Could you give these lines as a numbered list, skipping any blank ones and leaving the pictures out of your answer?
----- Supplied material
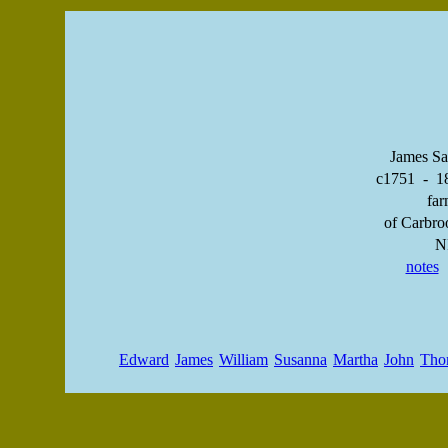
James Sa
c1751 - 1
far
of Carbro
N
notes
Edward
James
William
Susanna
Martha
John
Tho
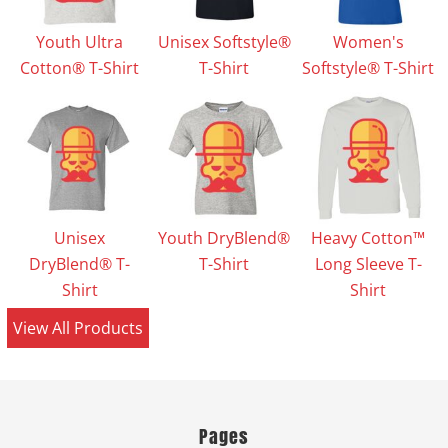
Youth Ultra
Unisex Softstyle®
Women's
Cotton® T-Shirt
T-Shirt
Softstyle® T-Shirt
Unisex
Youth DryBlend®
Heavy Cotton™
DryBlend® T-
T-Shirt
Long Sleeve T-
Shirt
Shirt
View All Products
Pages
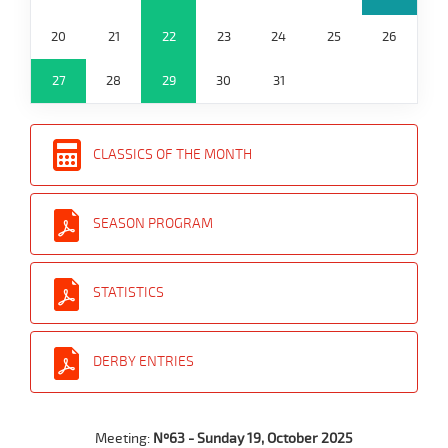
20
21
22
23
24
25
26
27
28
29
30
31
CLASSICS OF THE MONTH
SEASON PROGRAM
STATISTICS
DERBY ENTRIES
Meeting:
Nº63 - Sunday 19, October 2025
----------
_Result for this exercise:_
1. James Sa
2. c1751 - 1
3. far
4. of Carbro
5. N
6. notes
7. Edward
8. James
9. William
10. Susanna
11. Martha
12. John
13. Tho
14. Youth Ultra
15. Unisex Softstyle®
16. Women's
17. Cotton® T-Shirt
18. T-Shirt
19. Softstyle® T-Shirt
20. Unisex
21. Youth DryBlend®
22. Heavy Cotton™
23. DryBlend® T-
24. T-Shirt
25. Long Sleeve T-
26. Shirt
27. Shirt
28. View All Products
29. Pages
30. 20
31. 21
32. 22
33. 23
34. 24
35. 25
36. 26
37. 27
38. 28
39. 29
40. 30
41. 31
42. CLASSICS OF THE MONTH
43. SEASON PROGRAM
44. STATISTICS
45. DERBY ENTRIES
46. Meeting:
47. Nº63 - Sunday 19, October 2025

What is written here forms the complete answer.